----- STORED DATA

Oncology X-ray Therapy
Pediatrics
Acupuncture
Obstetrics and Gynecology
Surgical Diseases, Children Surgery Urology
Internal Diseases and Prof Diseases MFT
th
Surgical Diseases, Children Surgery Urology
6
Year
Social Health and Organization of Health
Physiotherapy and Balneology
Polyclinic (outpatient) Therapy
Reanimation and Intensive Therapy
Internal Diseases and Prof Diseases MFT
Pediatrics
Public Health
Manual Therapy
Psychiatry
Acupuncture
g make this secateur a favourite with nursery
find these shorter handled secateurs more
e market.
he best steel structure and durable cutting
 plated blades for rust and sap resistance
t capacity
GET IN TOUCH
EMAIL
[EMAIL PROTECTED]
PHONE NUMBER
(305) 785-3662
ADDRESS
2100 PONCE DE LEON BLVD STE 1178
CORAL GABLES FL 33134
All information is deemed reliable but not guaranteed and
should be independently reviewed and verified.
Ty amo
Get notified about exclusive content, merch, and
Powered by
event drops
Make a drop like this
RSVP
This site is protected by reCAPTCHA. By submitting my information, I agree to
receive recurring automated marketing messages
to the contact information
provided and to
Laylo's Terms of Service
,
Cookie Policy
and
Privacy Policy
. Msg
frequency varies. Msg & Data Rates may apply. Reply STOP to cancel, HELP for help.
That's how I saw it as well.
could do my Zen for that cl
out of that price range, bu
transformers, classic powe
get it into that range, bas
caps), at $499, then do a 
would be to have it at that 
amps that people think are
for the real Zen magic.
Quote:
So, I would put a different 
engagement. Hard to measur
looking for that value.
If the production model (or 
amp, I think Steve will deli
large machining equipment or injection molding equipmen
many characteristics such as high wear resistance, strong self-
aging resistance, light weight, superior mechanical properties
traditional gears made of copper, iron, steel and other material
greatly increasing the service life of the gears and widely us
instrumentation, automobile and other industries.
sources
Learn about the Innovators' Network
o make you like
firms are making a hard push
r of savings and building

----------

INSTRUCTIONS TO FOLLOW »
Render the lines of the rows above as a numbered list, starting with the first line and going on through the line that contains "Social Health and Organization of Health". Include both of those lines, and leave out any blank lines.

SOLUTION »
1. Oncology X-ray Therapy
2. Pediatrics
3. Acupuncture
4. Obstetrics and Gynecology
5. Surgical Diseases, Children Surgery Urology
6. Internal Diseases and Prof Diseases MFT
7. th
8. Surgical Diseases, Children Surgery Urology
9. 6
10. Year
11. Social Health and Organization of Health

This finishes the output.